McCall was there. He remembered the overwhelmingly white seminary audience responded affirmatively when King said, “We’re not trying to be your brother-in-law. We’re just trying to be your brother.”

Of course, brotherhood between blacks and whites was still a long way off.

In 1968, McCall became the first African-American employee at the Southern Baptist Convention’s Home Mission Board, now renamed the North American Mission Board. He worked with leading advocates for racial reconciliation, such as Will Campbell, whom many in the SBC bureaucracy considered too radical, including leaders at the convention’s moral concerns agency.

“There was a group of us, at the Home Mission Board, that were Will Campbell fans,” McCall told EthicsDaily.com. “Will was quite often involved coaching us in the interracial ministries.”

McCall said, “The things that he wanted to do that he couldn’t do, he fed us the stuff and we went out and tried to do it.”

Years later, McCall and Campbell both spoke at the Baptist Center for Ethics’ first national conference in 1992.

A founding BCE board member, McCall called for a proclamation that avoided “syrupy sentimentalism” and the “gimme God” of the TV evangelists.

He hosted several years later a BCE conference on racism at Atlanta’s Christian Fellowship Baptist Church, where he was the founding pastor, and hosted a number of board meetings at his church.

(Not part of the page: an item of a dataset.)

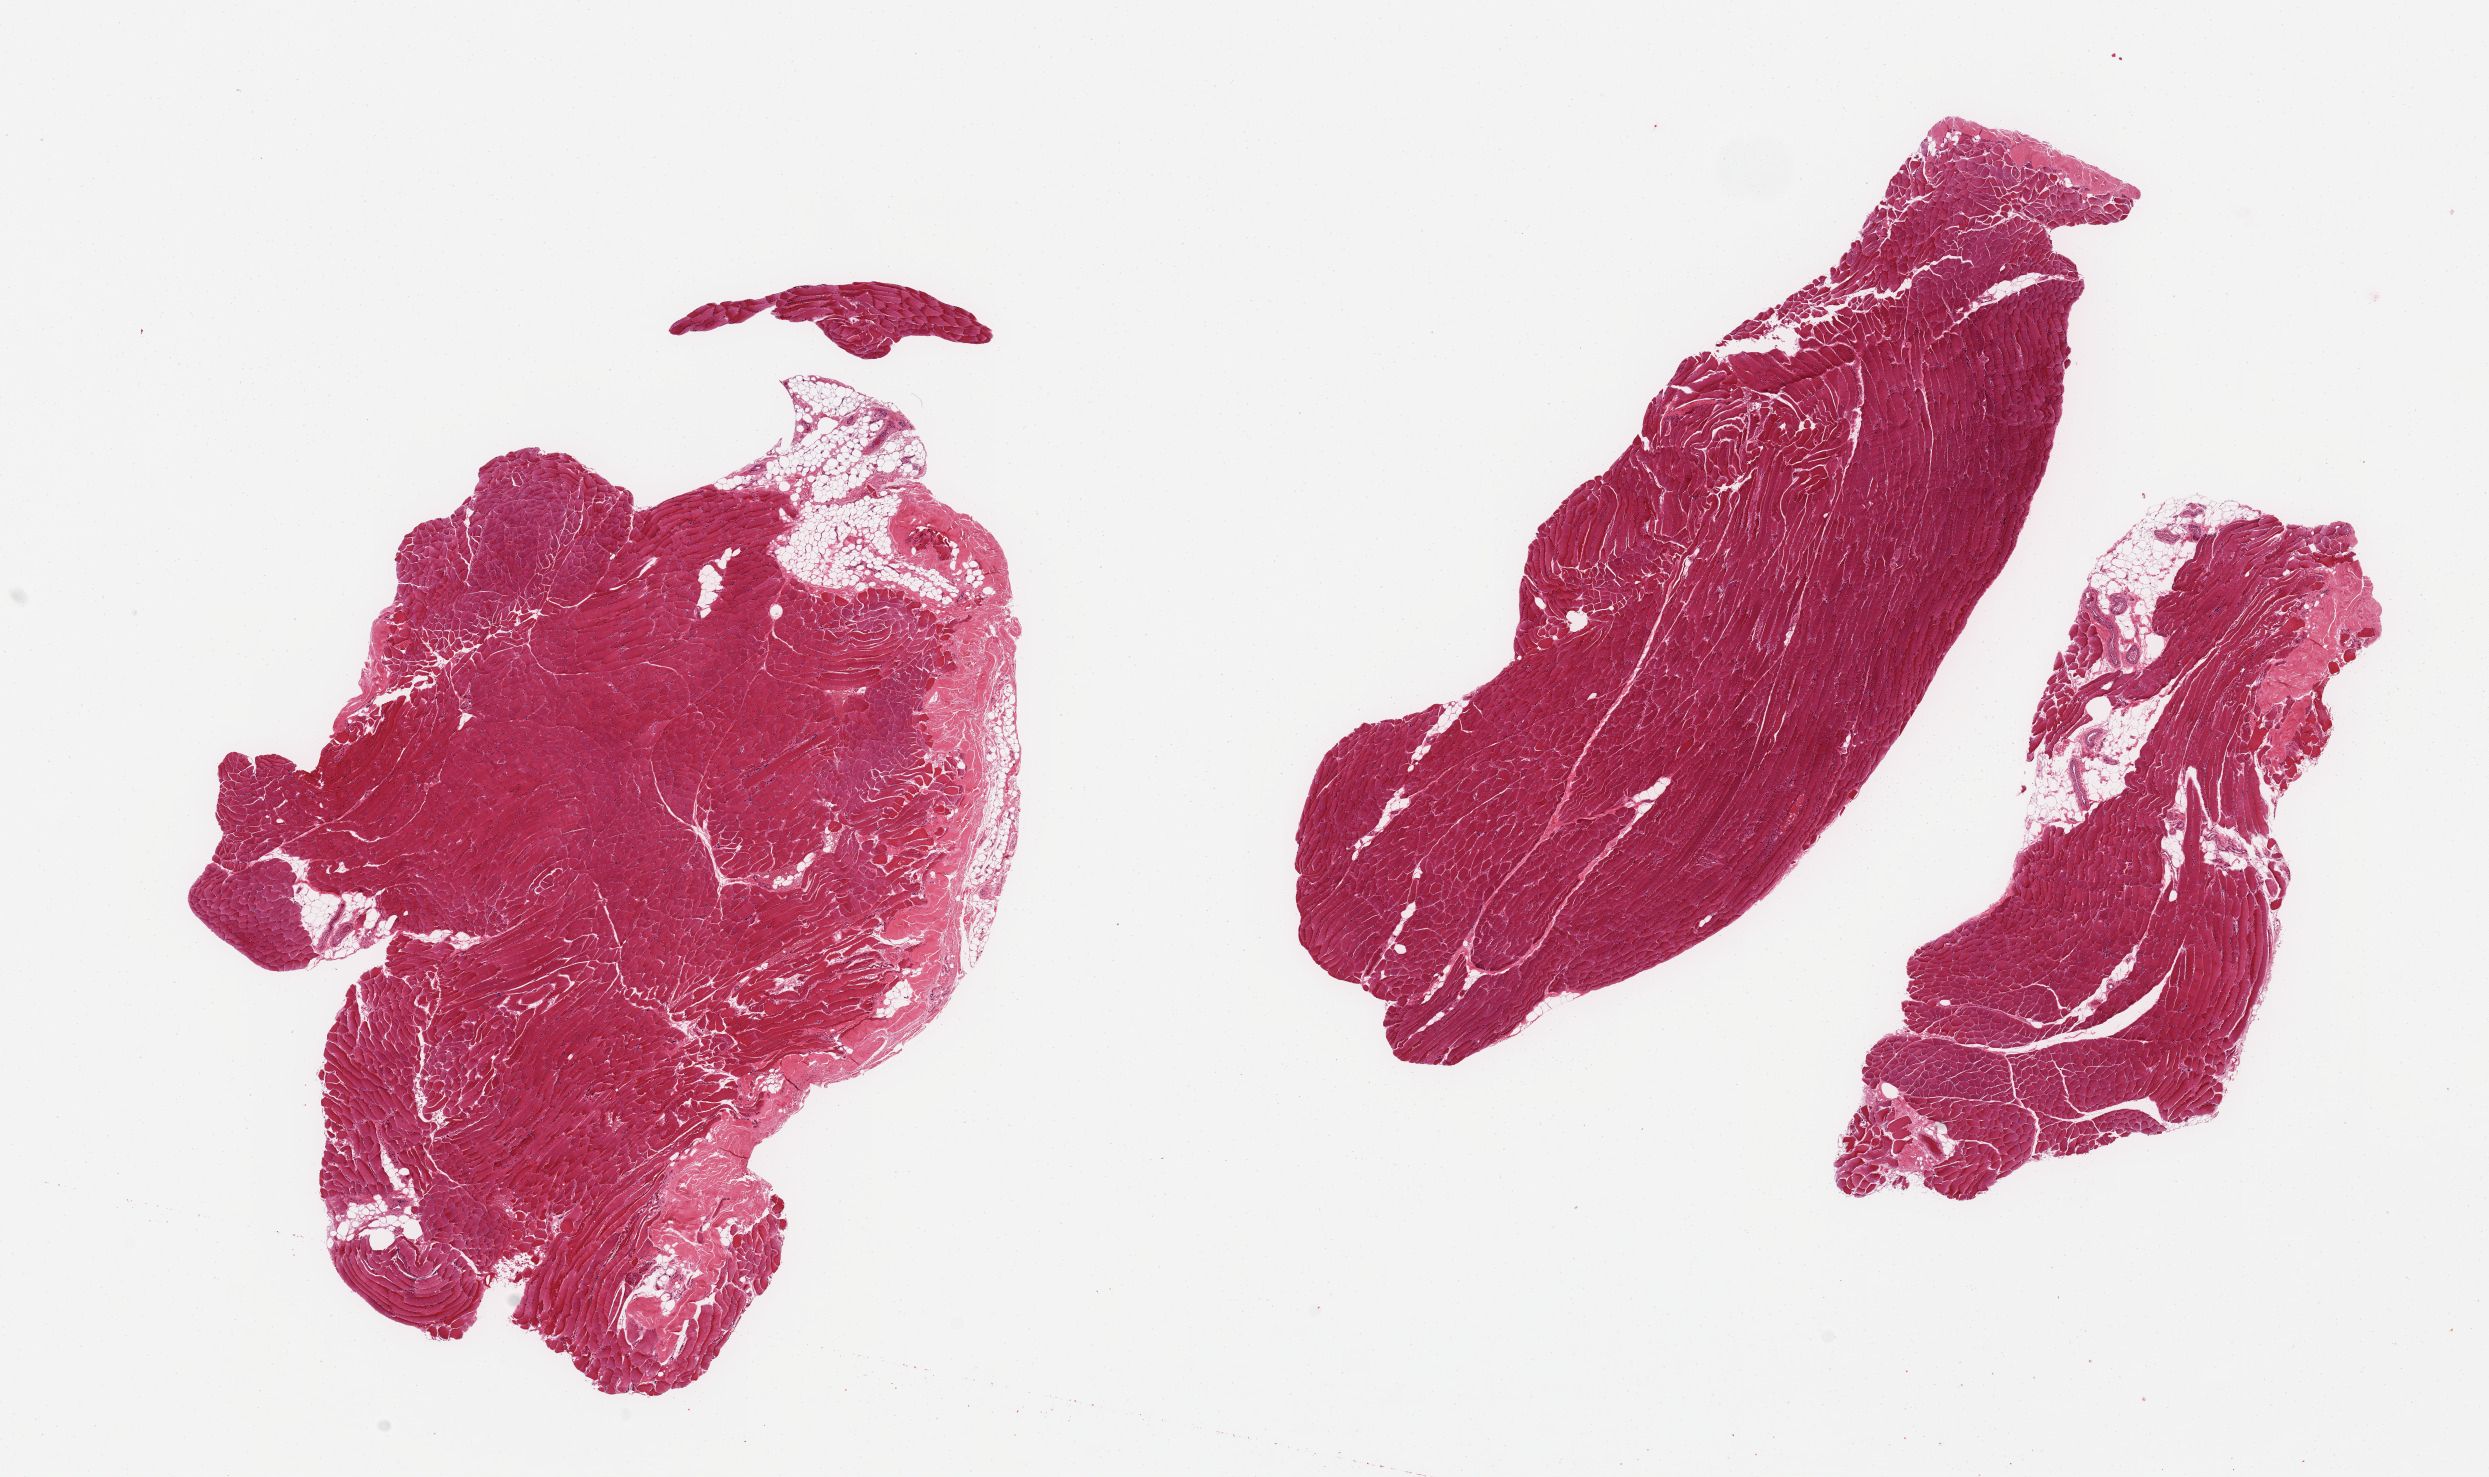
Digitized hematoxylin and eosin (H&E)-stained section, a low-resolution overview of the entire scanned area, about 19.7 x 11.7 mm (acquisition: 20x scan), PAXgene-fixed paraffin-embedded (PFPE) section, target tissue: skeletal muscle, tissue donor sample. Donor: male.
Reviewer comment on this tissue sample: 3 pieces; 10, 5, & 2% fibrofatty content.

At Baptist World Alliance meetings, I’ve seen his global citizenship on display. I saw him leave, before flying back home to the United States, most of his clothing in the hotel room for the housekeeping staff in Accra, Ghana, an act of charity. I observed his comfort and curiosity while touring through Amsterdam. I witnessed his sense of fairness as chair of the Christian Ethics Commission (1995-99) and inclusiveness as chair of the Committee on Human Rights Awards (2005-09). His servant leadership was clear at the BWA’s International Summit on Baptists Against Racism and Ethnic Conflict, held in Atlanta, in January 1999.

The BWA vice president (2005-10) also became the first African-American moderator of the Cooperative Baptist Fellowship.

McCall’s lifetime of leading on race relations earns him the recognition as EthicsDaily.com’s Baptist of the Year for 2009.

Others who have received this salute include David Coffey in 2008 for his work on Christian-Muslim relationships; Al Gore in 2007 for his pro-environmental leadership; Lebanese Baptists in 2006 for their witness in a withering war; and Paul Montacute in 2005 for being a global Good Samaritan.

We, Baptists, are blessed with a great cloud of witnesses—witnesses determined to bend the arc of the moral universe toward justice.

Robert Parham is executive editor of EthicsDaily.com and executive director of its parent organization, the Baptist Center for Ethics.